REQUIRED ACTION: Lines in the listing below containing the string "fila" are to be identified and copied.

DATASET EXCERPTS:
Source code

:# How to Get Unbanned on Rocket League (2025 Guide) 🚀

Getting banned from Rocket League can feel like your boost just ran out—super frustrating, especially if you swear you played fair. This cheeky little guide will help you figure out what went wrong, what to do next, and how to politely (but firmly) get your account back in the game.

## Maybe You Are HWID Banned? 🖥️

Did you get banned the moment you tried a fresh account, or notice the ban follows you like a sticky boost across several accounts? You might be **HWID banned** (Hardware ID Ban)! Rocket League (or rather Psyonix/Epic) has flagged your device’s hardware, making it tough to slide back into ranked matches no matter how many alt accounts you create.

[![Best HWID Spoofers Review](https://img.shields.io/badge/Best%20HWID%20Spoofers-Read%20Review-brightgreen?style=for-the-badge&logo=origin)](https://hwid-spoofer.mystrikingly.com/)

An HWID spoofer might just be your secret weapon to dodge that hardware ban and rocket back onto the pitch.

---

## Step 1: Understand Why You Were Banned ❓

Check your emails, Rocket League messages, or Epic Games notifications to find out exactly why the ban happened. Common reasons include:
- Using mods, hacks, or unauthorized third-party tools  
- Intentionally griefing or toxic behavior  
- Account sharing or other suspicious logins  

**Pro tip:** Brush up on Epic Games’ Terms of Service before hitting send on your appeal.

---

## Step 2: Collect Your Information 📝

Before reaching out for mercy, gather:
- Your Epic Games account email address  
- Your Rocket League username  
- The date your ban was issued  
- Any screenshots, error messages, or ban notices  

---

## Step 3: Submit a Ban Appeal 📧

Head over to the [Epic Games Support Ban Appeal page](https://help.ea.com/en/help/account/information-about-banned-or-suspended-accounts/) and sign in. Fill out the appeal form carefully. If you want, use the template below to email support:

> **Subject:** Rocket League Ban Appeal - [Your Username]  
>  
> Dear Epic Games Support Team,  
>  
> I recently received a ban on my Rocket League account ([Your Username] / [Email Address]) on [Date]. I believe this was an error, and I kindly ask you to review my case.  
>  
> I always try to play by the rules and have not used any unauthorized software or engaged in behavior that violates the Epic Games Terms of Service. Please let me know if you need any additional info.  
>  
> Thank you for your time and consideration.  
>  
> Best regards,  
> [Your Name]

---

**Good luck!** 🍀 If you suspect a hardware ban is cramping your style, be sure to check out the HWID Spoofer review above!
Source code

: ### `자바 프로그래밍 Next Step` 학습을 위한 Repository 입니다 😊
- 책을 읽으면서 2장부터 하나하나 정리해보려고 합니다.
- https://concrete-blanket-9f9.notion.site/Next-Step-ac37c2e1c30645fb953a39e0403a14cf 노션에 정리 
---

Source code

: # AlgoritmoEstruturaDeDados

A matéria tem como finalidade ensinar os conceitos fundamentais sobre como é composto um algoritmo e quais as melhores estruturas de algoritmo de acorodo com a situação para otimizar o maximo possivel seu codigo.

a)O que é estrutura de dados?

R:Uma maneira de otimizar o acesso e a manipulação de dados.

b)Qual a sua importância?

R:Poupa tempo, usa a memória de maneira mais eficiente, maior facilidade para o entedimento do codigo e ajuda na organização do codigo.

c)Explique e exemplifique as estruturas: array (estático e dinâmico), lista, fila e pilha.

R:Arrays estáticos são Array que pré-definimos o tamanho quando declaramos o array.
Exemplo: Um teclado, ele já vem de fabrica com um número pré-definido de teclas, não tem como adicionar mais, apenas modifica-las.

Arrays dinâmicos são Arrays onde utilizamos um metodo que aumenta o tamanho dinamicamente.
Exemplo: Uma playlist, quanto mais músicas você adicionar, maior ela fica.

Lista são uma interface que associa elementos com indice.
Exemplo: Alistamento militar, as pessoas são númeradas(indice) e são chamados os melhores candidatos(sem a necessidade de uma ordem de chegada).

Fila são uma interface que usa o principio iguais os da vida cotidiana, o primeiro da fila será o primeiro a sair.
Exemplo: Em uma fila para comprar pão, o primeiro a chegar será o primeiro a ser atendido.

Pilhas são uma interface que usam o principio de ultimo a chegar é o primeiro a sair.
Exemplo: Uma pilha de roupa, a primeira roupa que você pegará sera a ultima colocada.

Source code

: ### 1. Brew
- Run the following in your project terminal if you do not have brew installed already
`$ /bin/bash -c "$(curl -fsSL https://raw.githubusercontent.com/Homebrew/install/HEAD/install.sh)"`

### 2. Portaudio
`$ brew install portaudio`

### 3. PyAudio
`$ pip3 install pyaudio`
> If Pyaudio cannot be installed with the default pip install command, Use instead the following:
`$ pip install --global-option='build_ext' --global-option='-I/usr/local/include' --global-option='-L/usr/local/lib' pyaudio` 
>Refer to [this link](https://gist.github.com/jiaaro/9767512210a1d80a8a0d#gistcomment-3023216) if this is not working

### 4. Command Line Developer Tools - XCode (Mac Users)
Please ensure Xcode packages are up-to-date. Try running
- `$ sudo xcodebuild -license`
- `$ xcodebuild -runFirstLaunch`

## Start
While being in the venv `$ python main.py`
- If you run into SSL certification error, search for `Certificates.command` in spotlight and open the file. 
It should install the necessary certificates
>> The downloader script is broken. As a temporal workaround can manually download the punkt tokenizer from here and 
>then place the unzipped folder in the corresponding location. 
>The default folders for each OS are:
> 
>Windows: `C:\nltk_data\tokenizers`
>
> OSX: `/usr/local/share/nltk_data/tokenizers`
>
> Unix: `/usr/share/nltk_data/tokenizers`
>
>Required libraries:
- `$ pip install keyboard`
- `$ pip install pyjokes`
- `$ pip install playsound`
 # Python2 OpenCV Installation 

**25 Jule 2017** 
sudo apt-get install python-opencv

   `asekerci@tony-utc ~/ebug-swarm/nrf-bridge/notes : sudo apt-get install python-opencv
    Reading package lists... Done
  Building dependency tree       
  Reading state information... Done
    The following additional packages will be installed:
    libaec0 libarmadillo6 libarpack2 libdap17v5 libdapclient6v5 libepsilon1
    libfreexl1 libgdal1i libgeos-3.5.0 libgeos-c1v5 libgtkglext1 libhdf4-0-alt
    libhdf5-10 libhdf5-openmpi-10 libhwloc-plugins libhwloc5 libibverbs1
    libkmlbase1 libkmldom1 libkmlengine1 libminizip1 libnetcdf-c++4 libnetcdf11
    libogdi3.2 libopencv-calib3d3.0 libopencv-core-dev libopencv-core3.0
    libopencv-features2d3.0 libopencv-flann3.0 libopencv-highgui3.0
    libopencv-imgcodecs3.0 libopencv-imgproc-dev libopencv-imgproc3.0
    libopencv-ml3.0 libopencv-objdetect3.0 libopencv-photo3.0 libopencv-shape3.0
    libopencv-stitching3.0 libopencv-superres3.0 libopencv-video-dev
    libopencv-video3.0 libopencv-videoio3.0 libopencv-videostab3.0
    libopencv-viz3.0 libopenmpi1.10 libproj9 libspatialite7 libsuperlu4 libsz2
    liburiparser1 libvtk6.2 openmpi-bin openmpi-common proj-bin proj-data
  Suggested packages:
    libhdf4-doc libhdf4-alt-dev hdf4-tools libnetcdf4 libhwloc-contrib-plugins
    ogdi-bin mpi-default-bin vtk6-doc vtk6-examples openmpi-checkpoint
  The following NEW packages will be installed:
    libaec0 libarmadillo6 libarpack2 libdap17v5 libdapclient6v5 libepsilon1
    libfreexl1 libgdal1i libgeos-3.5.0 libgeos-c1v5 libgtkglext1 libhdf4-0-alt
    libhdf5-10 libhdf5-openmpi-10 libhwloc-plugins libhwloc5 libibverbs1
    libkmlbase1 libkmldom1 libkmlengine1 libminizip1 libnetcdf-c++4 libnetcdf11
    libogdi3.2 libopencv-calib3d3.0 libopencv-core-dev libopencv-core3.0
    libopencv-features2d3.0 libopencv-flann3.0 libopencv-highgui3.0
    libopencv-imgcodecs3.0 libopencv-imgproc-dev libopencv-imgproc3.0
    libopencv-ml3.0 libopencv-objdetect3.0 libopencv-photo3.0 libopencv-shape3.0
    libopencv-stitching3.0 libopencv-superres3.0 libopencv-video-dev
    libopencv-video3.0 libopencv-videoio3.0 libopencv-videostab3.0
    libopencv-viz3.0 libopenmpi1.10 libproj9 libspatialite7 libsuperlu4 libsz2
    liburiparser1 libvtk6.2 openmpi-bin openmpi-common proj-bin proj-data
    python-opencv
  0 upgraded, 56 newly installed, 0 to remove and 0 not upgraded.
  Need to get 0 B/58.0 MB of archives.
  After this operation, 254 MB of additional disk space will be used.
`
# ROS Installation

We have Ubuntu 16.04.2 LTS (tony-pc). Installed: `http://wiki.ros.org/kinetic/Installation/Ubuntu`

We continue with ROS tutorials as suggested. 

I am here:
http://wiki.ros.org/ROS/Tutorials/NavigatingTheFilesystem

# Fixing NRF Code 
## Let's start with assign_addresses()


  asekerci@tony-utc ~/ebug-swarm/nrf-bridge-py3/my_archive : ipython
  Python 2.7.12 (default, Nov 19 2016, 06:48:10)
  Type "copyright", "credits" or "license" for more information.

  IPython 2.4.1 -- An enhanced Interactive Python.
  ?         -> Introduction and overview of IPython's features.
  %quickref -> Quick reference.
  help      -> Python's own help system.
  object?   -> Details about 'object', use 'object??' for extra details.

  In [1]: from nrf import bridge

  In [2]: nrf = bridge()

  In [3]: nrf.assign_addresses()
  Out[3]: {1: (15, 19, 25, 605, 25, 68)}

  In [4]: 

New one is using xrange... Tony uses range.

PROBLEM SOLUTION:
c)Explique e exemplifique as estruturas: array (estático e dinâmico), lista, fila e pilha.
Fila são uma interface que usa o principio iguais os da vida cotidiana, o primeiro da fila será o primeiro a sair.
Exemplo: Em uma fila para comprar pão, o primeiro a chegar será o primeiro a ser atendido.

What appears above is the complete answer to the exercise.